> [Exercise]:
Straight copy, no pictures: transcribe each entry as it stands.

> [Source data]:
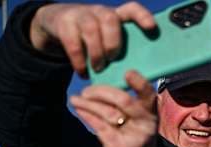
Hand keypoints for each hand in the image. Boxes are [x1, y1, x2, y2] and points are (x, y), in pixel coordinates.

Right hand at [30, 2, 155, 76]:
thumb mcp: (107, 38)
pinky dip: (79, 61)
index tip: (152, 27)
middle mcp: (99, 11)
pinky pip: (72, 43)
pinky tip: (83, 72)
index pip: (131, 9)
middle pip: (109, 19)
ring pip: (91, 29)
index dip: (142, 16)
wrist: (58, 22)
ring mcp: (80, 15)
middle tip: (112, 58)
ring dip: (96, 53)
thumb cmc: (93, 37)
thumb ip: (121, 49)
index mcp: (116, 16)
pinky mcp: (64, 24)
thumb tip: (137, 74)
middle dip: (113, 42)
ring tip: (98, 68)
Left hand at [70, 70, 158, 146]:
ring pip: (107, 112)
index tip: (128, 72)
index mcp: (151, 116)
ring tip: (76, 98)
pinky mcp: (118, 146)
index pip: (148, 95)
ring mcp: (132, 136)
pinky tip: (78, 108)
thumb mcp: (138, 126)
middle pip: (124, 100)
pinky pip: (98, 125)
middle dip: (102, 91)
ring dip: (88, 103)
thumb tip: (103, 87)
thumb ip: (127, 109)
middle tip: (87, 90)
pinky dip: (86, 114)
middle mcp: (145, 125)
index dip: (140, 83)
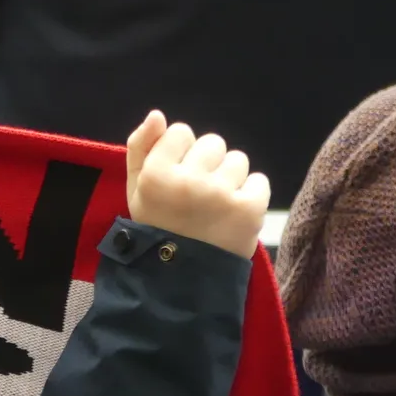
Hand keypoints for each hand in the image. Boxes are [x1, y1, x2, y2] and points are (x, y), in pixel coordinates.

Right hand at [125, 110, 270, 257]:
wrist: (180, 281)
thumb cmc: (157, 229)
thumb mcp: (136, 190)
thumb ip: (140, 149)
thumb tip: (158, 115)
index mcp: (156, 174)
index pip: (181, 132)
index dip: (180, 154)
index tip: (176, 179)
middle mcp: (188, 180)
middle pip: (212, 143)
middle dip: (207, 164)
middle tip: (198, 195)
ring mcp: (221, 194)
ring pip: (238, 160)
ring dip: (230, 179)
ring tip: (217, 205)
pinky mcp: (249, 209)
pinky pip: (259, 181)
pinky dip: (250, 195)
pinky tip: (234, 213)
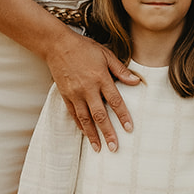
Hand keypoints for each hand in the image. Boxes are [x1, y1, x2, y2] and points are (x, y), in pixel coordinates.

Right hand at [46, 30, 141, 152]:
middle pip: (100, 115)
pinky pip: (74, 114)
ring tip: (99, 148)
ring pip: (85, 119)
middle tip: (114, 147)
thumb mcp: (106, 54)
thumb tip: (136, 81)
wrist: (57, 45)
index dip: (123, 116)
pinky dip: (80, 125)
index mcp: (101, 78)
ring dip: (92, 135)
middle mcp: (88, 88)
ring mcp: (75, 94)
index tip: (129, 129)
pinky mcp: (65, 95)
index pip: (115, 101)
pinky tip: (86, 134)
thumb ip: (121, 70)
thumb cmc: (84, 48)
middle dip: (108, 133)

> [Answer for the task]:
Hand keypoints for each hand in the image. Boxes are [x1, y1, x2, y2] and points are (x, y), in pixel coordinates.

Right hand at [30, 2, 155, 76]:
thumb mcp: (107, 38)
pinky dip: (79, 61)
index tip: (152, 27)
middle mcp: (99, 11)
pinky pip: (72, 43)
pinky tip: (83, 72)
index pip: (131, 9)
middle pip: (109, 19)
ring pip: (91, 29)
index dip: (142, 16)
wrist: (58, 22)
ring mcp: (80, 15)
middle tip: (112, 58)
ring dip: (96, 53)
thumb cmc: (93, 37)
thumb ip: (121, 49)
index mcp: (116, 16)
pinky mcp: (64, 24)
thumb tip: (137, 74)
middle dip: (113, 42)
ring tip: (98, 68)
Left hand at [70, 70, 158, 146]:
ring pip: (107, 112)
index tip: (128, 72)
index mcp: (151, 116)
ring tip: (76, 98)
pinky mcp: (118, 146)
index pip: (148, 95)
ring mcp: (132, 136)
pinky tip: (78, 108)
thumb mcp: (138, 126)
middle pip: (124, 100)
pinky pip: (98, 125)
middle dip: (102, 91)
ring dip: (88, 103)
thumb tip: (103, 87)
thumb ip: (127, 109)
middle tip: (87, 90)
pinky dip: (86, 114)
middle mcp: (145, 125)
index dip: (140, 83)
Hand keypoints for each hand in the image. Boxes are [x1, y1, x2, y2] and points are (x, y), in pixel coordinates.

Right hand at [125, 110, 270, 257]:
wrist: (180, 281)
thumb cmc: (157, 229)
thumb mcp: (136, 190)
thumb ip: (140, 149)
thumb tip: (158, 115)
index mcp: (156, 174)
index pip: (181, 132)
index dip: (180, 154)
index tip: (176, 179)
middle mcp: (188, 180)
middle pip: (212, 143)
middle dip: (207, 164)
middle tip: (198, 195)
ring mcp: (221, 194)
ring pip: (238, 160)
ring dip: (230, 179)
ring tip: (217, 205)
pinky mcp: (249, 209)
pinky pip: (259, 181)
pinky dip: (250, 195)
pinky tip: (234, 213)
Hand keypoints for each hand in the image. Boxes are [x1, y1, x2, y2] and points are (x, y), in pixel coordinates.

Right hand at [46, 30, 141, 152]:
middle pip: (100, 115)
pinky pip: (74, 114)
ring tip: (99, 148)
ring pip: (85, 119)
middle tip: (114, 147)
thumb mcp: (106, 54)
thumb tip: (136, 81)
wrist: (57, 45)
index dip: (123, 116)
pinky dip: (80, 125)
index mcp: (101, 78)
ring dip: (92, 135)
middle mcp: (88, 88)
ring mcp: (75, 94)
index tip: (129, 129)
pinky mcp: (65, 95)
index pip: (115, 101)
pinky tip: (86, 134)
thumb ip: (121, 70)
thumb cmc: (84, 48)
middle dip: (108, 133)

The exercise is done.